154. En conséquence, un rapport «périodique» serait présenté pendant
la session (en plus des rapports sur les pays faisant l’objet d’un
suivi stricto sensu ou engagés
dans un dialogue postsuivi), accompagné d’une résolution. Il n’y
aurait pas de limite de temps pour la préparation du rapport suivant
sur le même pays sélectionné par la commission.
5.3. Autres questions
155. Les visites des corapporteurs
devraient en principe être effectuées lorsque les développements
justifient leur présence dans le pays concerné. Cela permettra d’éviter
l’organisation de visites improductives, ce que je considérerais
comme une mesure positive. En plus, nous n’accaparerons pas le temps
et les efforts des corapporteurs pour des visites dépourvues de
finalité et servant d’alibi aux autorités qui ne manifestent aucune volonté
politique de démocratisation; nous pourrons donc consacrer une plus
grande partie de notre temps limité aux autres États membres.
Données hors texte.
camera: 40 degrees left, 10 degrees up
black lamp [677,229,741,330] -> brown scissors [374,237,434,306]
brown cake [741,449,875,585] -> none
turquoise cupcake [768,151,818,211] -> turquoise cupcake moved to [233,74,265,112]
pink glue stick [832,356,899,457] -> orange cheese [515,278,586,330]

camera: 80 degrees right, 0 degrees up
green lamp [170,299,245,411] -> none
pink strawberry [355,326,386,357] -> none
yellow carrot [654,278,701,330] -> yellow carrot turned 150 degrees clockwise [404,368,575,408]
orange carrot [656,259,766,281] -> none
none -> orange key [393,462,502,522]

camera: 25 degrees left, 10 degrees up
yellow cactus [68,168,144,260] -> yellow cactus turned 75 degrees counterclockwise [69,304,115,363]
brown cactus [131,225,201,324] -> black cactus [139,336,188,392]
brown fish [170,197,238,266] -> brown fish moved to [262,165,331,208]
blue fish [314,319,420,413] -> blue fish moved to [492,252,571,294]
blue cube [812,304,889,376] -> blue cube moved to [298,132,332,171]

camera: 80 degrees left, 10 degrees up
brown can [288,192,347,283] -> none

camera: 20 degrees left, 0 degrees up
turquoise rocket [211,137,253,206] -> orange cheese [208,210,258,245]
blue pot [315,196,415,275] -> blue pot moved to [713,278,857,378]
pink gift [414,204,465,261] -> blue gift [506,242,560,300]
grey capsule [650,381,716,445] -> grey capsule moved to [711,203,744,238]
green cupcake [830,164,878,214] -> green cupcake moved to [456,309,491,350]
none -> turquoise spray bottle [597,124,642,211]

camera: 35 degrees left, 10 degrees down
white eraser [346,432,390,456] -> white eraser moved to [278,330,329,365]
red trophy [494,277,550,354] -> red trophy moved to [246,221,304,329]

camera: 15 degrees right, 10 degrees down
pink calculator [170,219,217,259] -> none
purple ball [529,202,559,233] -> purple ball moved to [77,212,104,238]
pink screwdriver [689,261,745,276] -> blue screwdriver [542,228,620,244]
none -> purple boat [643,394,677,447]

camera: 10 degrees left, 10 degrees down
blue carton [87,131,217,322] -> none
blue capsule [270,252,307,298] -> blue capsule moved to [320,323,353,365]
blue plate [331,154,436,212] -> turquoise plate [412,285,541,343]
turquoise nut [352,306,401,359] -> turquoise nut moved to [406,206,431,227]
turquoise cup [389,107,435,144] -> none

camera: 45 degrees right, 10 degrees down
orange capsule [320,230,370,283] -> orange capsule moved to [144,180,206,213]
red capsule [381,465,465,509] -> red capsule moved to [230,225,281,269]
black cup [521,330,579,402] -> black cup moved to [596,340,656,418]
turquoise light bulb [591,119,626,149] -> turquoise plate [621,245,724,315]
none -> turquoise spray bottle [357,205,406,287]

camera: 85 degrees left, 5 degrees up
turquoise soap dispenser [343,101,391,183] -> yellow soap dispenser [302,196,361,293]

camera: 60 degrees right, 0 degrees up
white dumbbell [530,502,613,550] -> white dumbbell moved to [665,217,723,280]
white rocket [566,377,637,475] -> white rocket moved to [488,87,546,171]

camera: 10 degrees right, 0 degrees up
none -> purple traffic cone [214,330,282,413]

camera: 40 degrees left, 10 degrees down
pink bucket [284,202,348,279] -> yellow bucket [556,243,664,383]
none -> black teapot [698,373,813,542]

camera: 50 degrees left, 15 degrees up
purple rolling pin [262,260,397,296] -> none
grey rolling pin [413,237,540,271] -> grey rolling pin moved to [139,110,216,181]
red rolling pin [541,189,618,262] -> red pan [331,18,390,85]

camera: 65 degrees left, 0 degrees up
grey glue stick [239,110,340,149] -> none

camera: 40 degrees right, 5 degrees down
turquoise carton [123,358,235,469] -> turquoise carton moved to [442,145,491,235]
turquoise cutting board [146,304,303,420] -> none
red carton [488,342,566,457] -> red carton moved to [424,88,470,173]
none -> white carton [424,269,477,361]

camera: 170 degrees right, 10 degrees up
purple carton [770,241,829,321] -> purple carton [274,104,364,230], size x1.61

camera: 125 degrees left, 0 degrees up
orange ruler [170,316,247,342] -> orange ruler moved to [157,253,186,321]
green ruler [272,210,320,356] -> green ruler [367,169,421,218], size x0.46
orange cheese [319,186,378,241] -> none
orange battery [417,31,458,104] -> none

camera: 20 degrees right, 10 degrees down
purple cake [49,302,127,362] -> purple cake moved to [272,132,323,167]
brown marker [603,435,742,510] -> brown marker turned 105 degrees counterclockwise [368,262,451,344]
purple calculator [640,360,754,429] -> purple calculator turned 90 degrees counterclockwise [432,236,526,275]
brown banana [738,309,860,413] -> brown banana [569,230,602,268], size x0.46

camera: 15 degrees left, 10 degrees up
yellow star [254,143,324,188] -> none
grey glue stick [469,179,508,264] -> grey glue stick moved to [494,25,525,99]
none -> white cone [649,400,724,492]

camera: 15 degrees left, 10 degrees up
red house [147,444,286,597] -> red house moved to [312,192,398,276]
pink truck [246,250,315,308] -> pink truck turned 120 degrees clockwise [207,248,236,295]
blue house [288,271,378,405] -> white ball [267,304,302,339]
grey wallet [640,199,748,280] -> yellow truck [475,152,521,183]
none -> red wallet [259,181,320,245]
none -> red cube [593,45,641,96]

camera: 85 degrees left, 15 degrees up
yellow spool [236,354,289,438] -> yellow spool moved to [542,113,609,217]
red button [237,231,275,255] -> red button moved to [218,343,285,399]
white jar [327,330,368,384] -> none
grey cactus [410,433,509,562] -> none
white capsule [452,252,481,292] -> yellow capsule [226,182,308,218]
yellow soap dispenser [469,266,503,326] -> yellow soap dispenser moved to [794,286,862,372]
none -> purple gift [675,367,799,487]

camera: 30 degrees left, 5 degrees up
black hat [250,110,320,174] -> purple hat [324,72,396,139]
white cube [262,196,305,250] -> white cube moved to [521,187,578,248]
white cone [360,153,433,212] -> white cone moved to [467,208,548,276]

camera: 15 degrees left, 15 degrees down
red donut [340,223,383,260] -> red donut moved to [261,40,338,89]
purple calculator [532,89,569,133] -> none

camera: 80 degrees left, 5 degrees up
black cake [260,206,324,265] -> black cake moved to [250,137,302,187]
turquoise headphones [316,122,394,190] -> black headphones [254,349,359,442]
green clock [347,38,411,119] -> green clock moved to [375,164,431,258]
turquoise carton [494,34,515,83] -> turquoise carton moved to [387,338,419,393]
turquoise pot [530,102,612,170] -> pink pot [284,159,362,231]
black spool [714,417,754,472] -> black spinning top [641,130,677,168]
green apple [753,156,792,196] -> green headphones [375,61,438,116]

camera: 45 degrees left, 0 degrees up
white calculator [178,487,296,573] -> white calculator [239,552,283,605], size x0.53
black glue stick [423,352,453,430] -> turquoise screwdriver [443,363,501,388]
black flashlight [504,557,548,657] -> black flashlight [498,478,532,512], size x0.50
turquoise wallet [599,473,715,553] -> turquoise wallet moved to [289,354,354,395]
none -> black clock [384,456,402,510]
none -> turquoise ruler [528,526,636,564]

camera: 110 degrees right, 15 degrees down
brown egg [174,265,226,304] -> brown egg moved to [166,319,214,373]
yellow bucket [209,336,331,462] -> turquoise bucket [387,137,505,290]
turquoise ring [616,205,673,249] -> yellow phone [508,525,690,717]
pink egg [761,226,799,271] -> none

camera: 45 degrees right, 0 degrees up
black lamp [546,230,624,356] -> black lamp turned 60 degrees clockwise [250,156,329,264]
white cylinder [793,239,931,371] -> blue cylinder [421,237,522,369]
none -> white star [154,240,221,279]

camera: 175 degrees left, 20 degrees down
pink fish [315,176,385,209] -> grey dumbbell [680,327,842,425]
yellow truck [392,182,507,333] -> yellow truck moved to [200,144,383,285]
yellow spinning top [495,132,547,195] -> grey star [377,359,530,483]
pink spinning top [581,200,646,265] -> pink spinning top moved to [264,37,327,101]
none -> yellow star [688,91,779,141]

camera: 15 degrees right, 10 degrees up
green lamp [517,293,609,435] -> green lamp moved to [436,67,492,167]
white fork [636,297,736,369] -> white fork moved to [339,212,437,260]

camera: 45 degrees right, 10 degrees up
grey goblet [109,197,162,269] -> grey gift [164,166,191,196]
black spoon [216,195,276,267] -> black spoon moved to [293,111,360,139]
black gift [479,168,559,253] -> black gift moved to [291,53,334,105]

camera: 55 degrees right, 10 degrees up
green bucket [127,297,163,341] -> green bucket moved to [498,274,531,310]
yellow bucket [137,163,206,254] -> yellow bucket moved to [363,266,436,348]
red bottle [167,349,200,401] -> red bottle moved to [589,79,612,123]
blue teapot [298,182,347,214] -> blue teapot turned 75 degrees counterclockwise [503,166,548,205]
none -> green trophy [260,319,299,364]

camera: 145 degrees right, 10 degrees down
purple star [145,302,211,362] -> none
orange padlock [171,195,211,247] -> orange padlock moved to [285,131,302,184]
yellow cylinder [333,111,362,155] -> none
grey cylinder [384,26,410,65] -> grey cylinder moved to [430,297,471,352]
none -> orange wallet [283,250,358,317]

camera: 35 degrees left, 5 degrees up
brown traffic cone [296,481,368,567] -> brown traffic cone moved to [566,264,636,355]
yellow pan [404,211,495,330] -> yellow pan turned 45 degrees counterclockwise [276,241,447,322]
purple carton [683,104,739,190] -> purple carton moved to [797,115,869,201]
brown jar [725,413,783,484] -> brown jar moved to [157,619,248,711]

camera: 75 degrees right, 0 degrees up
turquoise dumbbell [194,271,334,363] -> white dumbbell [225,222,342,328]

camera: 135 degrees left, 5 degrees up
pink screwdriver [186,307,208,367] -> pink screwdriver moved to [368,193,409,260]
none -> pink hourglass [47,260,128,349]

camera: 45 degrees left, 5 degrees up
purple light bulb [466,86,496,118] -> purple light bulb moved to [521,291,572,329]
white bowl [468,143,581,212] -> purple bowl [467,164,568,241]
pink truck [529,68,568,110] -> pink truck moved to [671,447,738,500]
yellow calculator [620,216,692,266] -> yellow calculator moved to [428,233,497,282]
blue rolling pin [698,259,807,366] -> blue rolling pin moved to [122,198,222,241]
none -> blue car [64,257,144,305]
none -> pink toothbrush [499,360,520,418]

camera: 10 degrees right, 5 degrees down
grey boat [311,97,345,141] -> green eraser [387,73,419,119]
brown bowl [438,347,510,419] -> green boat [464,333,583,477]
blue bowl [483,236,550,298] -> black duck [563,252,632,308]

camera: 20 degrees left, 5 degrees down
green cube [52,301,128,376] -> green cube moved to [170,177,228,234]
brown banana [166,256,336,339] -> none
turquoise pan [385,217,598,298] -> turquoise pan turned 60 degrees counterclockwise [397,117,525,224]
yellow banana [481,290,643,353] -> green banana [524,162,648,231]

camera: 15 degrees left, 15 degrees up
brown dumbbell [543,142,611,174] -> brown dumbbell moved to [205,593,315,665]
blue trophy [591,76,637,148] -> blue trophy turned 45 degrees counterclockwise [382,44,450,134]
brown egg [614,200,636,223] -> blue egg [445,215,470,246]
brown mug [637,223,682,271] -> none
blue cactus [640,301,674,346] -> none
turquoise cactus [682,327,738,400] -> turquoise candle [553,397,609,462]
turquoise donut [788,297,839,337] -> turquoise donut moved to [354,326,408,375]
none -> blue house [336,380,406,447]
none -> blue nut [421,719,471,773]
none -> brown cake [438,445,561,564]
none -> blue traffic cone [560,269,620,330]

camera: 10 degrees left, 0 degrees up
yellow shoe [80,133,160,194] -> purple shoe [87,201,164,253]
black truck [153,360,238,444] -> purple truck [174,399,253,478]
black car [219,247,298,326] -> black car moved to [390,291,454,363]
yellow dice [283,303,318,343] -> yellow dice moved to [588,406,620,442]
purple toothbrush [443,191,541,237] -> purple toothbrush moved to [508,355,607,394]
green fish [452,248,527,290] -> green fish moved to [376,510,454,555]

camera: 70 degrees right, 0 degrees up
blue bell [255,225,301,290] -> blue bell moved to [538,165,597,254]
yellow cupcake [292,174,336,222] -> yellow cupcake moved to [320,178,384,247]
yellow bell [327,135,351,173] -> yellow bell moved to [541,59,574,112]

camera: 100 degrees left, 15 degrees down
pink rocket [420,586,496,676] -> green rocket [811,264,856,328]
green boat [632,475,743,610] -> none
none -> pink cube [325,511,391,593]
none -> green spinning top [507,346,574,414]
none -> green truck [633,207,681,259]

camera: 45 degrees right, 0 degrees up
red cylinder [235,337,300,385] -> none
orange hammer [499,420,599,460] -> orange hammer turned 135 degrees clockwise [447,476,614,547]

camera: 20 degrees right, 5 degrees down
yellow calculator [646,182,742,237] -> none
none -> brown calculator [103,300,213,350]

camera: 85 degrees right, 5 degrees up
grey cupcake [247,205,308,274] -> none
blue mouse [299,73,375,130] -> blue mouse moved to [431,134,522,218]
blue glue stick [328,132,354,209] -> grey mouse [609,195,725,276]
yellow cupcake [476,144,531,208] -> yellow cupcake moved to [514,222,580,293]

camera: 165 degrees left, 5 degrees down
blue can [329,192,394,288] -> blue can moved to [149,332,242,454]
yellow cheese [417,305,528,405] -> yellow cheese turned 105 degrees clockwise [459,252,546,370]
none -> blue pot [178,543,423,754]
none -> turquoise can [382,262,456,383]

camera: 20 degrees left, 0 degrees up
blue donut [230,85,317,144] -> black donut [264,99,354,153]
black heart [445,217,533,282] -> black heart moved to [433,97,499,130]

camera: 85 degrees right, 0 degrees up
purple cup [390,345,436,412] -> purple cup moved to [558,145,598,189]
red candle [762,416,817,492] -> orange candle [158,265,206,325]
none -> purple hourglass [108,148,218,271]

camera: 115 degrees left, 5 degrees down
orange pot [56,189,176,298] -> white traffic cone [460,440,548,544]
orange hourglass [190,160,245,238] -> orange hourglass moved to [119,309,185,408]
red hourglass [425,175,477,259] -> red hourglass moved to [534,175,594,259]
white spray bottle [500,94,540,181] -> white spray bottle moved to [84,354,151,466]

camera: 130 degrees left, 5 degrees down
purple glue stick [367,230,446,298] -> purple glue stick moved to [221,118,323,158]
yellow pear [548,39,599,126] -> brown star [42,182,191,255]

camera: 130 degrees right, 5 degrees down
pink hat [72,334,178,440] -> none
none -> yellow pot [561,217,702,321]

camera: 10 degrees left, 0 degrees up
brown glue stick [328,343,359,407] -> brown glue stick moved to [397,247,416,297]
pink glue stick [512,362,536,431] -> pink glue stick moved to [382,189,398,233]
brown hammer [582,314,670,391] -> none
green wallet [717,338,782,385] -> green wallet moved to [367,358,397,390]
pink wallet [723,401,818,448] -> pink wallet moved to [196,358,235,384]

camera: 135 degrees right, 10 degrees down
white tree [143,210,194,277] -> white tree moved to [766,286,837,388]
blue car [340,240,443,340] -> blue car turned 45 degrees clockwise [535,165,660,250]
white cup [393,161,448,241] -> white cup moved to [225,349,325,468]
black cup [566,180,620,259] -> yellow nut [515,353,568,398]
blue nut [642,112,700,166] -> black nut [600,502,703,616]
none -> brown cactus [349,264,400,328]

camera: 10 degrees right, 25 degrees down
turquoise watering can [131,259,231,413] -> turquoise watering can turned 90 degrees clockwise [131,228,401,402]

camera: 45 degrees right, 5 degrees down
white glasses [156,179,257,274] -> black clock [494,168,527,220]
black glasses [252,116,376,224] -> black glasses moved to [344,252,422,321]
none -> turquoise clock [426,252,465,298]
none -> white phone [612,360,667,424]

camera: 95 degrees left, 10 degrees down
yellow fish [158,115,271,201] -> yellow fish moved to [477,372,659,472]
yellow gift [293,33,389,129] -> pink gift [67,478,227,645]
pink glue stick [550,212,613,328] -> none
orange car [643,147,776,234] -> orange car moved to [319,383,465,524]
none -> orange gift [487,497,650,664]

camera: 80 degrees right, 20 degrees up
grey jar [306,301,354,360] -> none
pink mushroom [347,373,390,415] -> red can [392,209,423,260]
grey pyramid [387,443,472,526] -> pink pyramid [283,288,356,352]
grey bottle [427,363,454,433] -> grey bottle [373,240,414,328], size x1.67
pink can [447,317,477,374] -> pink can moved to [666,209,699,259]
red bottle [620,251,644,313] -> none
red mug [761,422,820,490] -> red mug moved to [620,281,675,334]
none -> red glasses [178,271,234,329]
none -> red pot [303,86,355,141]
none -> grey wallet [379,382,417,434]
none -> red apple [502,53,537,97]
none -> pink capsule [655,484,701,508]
156. Dans le même temps, les membres, avant d’accepter d’être rapporteur,
devraient être conscients de la forte charge de travail et de la
disponibilité exigées par cette fonction.
157. Il n’est pas question d’abandonner l’approche pays par pays.
L'approche thématique, qui a des caractéristiques de suivi transnational,
a toujours existé au sein de l'Assemblée parlementaire et est systématiquement
appliquée par les commissions compétentes.
158. L’objectif ultime est de suivre tous les pays sur une base
périodique et selon des modalités homogènes.
159. L’évaluation de la procédure de suivi parlementaire est globalement
positive, cela ne fait aucun doute. Cette procédure a été et reste
un mécanisme essentiel à la consolidation des processus démocratiques
dans les États membres du Conseil de l'Europe. La procédure de suivi
est l’une des activités fondamentales de l’Assemblée parlementaire
et il convient de la maintenir et de la renforcer en tenant compte
des nouveaux défis et développements.